Le ali ripiene



“Il filetto se lo mangi il macellaio” soleva tuonare Carlo, il mio mentore quando ho iniziato a lavorare nel mondo della carne. Per chiarezza non è che non gli piacesse il filetto, con quella frase riaffermava semplicemente la sua passione per i tagli più poveri, per la cucina popolare.
Elogio continuamente il 5/4, le materie prime umili ma ben lavorate. Credo che questo principio sia il punto di svolta anche nella ristorazione. Servire un taglio nobile serve a lavorare poco ma riduce il margine. Che lavorazione ci sarà mai dietro un filetto? Devi solo cercare di non fare danni. Servire un taglio povero sortisce l’effetto contrario: lavorerai di più ma avrai un risultato unico e ti terrai su dei bei margini di guadagno.
Pensandola sul piano domestico vuol dire poter organizzare dei banchetti spendendo pochissimo (ma lavorando come le bestie).
Questo piatto credo sintetizzi perfettamente questo concetto: prendere due delle materie prime più povere e lavorarle fino a tirare fuori qualche cosa di spettacolare.
Nello specifico si parte dalle ali di pollo, si trancia la parte più carnosa e si tiene solo la punta e la prima sezione, quella che per intenderci ha le due ossicine.
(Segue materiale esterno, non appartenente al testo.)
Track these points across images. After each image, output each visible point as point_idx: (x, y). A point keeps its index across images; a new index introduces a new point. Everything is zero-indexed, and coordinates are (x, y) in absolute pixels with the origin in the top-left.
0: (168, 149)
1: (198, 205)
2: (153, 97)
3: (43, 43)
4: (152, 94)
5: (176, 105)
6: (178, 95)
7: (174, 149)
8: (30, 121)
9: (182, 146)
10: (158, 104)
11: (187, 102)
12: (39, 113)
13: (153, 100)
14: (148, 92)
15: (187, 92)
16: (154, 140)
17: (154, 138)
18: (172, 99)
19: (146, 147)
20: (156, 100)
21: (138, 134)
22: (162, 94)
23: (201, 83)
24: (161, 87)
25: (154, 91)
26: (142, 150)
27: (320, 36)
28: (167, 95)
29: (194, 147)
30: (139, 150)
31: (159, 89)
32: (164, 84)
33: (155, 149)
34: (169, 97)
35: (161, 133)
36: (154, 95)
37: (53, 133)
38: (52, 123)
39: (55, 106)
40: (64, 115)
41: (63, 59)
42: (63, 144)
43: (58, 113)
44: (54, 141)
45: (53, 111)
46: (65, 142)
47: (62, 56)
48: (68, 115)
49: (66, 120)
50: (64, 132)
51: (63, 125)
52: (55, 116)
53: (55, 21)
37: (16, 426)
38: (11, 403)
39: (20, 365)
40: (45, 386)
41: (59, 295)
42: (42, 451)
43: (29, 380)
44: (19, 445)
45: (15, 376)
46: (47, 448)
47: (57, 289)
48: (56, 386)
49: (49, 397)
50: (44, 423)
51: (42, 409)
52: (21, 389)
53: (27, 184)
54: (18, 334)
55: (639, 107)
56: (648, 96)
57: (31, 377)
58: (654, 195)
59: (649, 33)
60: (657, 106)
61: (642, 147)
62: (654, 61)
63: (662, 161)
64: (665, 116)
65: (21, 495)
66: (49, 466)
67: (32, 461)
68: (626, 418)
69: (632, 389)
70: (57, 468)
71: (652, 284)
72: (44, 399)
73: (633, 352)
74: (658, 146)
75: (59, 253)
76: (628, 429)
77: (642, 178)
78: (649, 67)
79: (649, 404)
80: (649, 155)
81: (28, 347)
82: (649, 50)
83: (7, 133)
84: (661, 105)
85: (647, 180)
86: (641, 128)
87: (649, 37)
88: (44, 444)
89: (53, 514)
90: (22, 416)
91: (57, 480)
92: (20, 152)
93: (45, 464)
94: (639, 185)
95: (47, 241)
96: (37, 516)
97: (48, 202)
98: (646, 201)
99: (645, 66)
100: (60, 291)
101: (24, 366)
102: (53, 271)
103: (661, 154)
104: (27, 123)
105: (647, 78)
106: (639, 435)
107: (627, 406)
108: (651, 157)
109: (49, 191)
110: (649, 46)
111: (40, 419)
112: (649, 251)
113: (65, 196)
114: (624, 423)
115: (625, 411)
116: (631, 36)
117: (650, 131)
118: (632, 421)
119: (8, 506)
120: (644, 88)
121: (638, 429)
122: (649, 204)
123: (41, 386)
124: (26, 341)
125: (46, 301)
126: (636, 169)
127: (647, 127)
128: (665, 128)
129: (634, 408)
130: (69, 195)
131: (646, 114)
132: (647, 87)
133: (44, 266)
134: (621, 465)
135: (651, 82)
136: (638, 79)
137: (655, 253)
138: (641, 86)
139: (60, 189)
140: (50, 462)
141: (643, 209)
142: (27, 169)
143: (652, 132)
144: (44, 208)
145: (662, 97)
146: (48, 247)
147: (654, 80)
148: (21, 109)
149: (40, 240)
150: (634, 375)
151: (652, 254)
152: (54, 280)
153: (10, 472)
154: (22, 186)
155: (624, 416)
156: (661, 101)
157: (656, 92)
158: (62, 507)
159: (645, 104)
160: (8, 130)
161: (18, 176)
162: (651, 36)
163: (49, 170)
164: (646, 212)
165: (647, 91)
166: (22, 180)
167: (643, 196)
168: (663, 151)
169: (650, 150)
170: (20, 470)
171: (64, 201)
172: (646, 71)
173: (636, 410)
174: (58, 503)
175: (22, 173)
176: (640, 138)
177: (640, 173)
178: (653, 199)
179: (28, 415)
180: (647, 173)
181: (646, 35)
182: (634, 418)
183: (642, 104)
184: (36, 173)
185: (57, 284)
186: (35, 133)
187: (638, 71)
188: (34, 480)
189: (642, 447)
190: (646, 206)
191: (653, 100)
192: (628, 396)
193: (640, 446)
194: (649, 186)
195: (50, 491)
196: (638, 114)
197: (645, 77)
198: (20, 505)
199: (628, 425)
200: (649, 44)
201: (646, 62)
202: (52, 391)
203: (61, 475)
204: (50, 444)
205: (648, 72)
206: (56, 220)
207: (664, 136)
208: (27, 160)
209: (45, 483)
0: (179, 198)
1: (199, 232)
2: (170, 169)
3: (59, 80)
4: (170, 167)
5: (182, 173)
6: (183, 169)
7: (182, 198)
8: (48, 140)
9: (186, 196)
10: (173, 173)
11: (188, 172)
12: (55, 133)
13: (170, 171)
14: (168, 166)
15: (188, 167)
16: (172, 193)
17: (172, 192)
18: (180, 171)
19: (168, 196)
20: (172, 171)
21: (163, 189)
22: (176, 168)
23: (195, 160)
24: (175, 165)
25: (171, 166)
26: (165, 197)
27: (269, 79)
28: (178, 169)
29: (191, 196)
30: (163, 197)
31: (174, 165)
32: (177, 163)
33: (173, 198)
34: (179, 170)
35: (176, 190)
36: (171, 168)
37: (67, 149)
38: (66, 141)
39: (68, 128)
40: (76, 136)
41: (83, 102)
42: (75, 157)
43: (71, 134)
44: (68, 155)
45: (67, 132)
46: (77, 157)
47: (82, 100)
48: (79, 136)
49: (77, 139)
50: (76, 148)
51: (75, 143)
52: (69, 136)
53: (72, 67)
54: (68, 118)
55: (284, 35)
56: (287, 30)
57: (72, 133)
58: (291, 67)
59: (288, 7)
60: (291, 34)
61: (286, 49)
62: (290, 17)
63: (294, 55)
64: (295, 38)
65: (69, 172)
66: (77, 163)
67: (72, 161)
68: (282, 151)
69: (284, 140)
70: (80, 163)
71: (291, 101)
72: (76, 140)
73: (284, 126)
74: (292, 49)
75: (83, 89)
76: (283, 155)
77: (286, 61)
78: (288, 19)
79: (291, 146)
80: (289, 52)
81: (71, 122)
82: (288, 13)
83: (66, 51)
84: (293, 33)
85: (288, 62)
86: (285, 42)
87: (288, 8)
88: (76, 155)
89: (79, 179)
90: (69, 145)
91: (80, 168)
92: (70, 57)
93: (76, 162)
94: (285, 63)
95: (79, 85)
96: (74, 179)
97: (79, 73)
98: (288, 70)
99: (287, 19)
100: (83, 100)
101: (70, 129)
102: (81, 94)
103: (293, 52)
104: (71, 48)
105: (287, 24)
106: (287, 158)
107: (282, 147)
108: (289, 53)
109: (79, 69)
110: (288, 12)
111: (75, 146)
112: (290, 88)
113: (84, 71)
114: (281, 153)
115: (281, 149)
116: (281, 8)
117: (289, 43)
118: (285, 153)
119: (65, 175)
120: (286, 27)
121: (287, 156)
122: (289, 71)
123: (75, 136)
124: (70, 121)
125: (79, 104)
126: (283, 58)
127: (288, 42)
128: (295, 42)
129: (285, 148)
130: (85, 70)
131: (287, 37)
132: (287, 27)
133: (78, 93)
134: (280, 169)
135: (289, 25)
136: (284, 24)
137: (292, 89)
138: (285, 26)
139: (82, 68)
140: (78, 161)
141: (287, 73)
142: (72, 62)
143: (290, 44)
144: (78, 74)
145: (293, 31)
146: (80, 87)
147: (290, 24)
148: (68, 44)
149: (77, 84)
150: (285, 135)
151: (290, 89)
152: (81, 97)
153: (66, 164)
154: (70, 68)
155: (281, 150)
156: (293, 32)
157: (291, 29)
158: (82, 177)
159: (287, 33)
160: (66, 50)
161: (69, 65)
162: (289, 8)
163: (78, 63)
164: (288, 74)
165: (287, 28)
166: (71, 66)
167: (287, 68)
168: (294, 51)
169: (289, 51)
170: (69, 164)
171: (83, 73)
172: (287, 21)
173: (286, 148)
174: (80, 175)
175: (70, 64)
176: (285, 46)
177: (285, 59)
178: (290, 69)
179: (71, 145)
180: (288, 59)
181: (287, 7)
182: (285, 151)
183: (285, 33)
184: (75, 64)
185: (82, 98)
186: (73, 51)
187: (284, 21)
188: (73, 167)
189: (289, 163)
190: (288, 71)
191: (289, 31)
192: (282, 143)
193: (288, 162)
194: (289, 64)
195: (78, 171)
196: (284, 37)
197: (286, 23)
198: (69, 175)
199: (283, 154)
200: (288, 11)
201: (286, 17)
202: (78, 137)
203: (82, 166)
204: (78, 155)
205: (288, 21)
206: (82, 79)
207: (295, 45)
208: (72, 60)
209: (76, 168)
Si usa solo la parte più povera del taglio più povero dell’animale più povero, così, per precisare.

Fatto ciò si rimuovono gli ossicini, operazione abbastanza lunga e noiosa, per poi farcirle con riso Pilaf precedentemente bollito al dente e condito con un filo di olio e curry affumicato.
Si chiude con uno stuzzicadenti e si frigge a immersione.
Il risultato è un lecca-lecca di pollo, croccante fuori e col cuore morbido e speziato.
La punta dell’ala diventa lo stecco per mangiare in un sol boccone quella delizia croccante e profumata.
Una chicca che sollazza il bimbo che è in te, che fa tornare alla gioia incontenibile di quando la mamma ti faceva quel piatto che ti piaceva tanto.
Gioia pura.
Basta ricordarsi di togliere lo stuzzicadenti.